Exercise A>
Pull out each line of the records below that contains the string "across". Case counts.

The Solicitor-General's new guidelines are divisive.

Photo by Tingey Injury Law Firm / Unsplash

Republished with Permission

Peter Williams
Writer and broadcaster for half a century. Now watching from the sidelines although verbalising thoughts on www.reality check.radio three days a week.

With the Parliamentary Select Committee process on David Seymour’s Treaty Principles Bill not far from starting, we should look carefully at a policy from the Solicitor-General’s office dated October 1.

Remember that Seymour’s prosed third principle, based on Article Three of the Treaty itself, says “all New Zealanders are equal under the law with the same rights and duties”.

What could be so difficult about that? The same rights and duties for all citizens and residents of a nation is surely the basis of a modern and liberal democratic society.

But on October 1, the Solicitor-General released what can only be interpreted as the middle finger to a government that was elected promising to removed special rights for any one particular group of New Zealanders. From what I can ascertain, there has been little or no follow-up or analysis of Una Jagose’s The Solicitor-General’s Prosecution Guidelines.

Exercise B>
Write the next part of the commentary above on the Solicitor-General's prosecution guidelines, picking up right after its last sentence.

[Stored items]

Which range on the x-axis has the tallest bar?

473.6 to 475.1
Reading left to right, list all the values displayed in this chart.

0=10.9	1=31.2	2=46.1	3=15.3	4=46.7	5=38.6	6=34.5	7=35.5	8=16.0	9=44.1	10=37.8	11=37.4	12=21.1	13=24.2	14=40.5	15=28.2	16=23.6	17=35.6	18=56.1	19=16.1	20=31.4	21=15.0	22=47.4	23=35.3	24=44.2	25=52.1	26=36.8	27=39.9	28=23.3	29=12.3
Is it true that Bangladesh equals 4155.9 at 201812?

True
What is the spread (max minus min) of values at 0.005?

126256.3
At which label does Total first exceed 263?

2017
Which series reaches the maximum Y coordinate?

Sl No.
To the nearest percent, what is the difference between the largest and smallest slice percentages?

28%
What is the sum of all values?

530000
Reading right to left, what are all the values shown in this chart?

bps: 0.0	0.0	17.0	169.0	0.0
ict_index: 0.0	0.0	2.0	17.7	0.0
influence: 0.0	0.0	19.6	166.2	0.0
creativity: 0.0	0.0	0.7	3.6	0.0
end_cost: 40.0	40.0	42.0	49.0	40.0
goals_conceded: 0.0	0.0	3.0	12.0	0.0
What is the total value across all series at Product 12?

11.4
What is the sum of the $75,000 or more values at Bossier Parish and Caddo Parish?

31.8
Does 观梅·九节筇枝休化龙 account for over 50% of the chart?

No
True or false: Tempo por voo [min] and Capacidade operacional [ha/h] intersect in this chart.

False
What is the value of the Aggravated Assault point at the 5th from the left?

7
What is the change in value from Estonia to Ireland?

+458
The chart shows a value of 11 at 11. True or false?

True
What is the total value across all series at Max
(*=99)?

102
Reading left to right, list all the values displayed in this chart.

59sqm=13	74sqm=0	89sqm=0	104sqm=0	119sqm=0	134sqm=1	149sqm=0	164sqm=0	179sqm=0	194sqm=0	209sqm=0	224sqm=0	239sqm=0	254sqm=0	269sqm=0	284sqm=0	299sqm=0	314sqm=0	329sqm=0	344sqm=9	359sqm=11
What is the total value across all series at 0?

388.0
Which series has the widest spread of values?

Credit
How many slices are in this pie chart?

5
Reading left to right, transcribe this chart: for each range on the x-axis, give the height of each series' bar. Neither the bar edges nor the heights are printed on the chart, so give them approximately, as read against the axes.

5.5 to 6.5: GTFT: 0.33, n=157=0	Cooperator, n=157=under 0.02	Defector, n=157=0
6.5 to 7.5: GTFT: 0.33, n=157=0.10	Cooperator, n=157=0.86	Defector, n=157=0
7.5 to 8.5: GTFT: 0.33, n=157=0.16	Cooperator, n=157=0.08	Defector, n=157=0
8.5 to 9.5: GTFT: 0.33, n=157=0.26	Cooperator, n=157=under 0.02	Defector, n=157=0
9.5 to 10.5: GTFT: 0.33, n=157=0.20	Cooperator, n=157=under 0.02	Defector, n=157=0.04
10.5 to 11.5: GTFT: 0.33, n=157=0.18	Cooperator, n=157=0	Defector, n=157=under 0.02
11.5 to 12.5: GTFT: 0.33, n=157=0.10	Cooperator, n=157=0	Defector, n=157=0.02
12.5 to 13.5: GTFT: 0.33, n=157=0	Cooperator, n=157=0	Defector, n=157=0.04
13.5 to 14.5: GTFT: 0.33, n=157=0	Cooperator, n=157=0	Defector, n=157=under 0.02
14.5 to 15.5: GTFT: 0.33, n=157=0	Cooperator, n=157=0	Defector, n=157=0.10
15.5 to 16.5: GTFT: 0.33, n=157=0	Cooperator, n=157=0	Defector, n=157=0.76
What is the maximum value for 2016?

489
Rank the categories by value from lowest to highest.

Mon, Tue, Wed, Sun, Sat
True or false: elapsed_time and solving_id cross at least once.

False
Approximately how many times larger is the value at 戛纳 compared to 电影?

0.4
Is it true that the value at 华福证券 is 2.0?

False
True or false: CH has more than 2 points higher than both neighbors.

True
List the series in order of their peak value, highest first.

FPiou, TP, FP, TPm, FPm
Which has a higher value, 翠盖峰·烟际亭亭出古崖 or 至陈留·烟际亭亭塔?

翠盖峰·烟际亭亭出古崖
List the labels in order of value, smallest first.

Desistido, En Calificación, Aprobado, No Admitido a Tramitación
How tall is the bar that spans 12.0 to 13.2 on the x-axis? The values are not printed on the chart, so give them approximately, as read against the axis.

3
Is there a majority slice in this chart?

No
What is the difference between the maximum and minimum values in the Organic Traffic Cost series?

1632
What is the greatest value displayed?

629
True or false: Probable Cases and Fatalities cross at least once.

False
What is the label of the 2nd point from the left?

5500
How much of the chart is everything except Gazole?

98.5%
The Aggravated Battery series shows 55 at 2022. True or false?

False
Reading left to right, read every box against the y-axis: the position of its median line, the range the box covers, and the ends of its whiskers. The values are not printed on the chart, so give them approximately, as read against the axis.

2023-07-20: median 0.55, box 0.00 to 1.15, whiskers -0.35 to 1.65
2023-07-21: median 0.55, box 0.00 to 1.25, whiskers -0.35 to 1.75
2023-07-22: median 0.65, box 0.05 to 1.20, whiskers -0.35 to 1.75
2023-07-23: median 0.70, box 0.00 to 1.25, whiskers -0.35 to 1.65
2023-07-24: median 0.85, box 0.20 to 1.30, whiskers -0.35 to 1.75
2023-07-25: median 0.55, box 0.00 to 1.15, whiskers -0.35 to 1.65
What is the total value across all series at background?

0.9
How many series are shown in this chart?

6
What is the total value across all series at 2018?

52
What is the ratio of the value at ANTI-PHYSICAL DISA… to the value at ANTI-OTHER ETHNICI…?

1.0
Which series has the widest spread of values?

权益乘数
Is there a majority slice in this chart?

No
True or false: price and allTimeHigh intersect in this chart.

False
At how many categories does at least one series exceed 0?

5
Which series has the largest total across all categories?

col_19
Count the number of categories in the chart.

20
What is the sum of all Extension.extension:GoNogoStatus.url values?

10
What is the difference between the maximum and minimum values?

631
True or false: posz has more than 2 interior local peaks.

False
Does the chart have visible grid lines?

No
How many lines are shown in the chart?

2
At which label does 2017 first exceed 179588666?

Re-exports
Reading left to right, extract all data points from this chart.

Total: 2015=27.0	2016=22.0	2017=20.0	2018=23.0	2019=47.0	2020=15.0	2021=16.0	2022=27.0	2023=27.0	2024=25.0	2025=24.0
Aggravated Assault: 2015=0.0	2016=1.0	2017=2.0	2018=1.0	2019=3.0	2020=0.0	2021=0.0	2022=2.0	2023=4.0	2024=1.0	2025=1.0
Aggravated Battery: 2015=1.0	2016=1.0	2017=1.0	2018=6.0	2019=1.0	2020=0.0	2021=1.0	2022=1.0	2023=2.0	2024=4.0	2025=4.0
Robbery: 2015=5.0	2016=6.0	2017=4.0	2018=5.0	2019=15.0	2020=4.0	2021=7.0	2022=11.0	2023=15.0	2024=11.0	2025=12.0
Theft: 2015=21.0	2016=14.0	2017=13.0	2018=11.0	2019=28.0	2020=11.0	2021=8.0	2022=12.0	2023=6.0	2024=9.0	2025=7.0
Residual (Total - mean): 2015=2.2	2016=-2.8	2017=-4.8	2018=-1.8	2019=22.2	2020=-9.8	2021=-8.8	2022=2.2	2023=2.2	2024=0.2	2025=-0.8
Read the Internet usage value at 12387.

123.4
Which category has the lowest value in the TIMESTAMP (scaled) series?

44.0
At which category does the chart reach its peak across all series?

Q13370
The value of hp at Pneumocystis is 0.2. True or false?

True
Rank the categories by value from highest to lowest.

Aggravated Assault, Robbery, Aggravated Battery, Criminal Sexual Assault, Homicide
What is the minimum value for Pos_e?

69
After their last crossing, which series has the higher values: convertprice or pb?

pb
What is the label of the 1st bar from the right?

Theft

Your response A>
What is the total value across all series at Product 12?
What is the total value across all series at Max
What is the total value across all series at 0?
What is the total value across all series at background?
What is the total value across all series at 2018?
Which series has the largest total across all categories?
At which category does the chart reach its peak across all series?

Your response B>
It starts off well enough.

The goal remains to ensure New Zealand continues to benefit from prosecution processes which are underscored by the core values of transparency, equality and fair application of the law to all participants, and reflect the legitimate public interest in prosecuting criminal offending.

So far so good.

But then this.

It is well documented that the criminal justice system delivers disproportionately adverse results for Māori, who are over represented as both defendants and victims.

The guidelines ask prosecutors to think carefully about particular decisions where a person (either the defendant or victim) is Māori, or a member of any other group that is disproportionately impacted by the criminal justice system.

It goes on.

Being Māori could correlate with deprivation or trauma that may be relevant to a specific decision although that does not mean that decision must be made in a particular way. The guidelines refer to Māori specifically because they are tangata whenua to whom the Crown has obligations under the Treaty of Waitangi/Te Tiriti o Waitangi. This reflects the Crown’s duties under the Treaty/Te Tiriti.

At least there’s a bit of an out towards the end of the S-G’s introduction.

Prosecutors, and the guidelines themselves, form one part of the overall criminal justice system; they cannot direct other participants (such as investigators, defence counsel and judges how to behave. Nevertheless, the decision to prosecute as the doorway into the criminal justice system is a critical decision point.

The basic tenet of the guidelines, and there’s a press release and 208 pages of guidelines, is that prosecutors should tread carefully when a case involves Māori.

There’s even a quote from our Supreme Court.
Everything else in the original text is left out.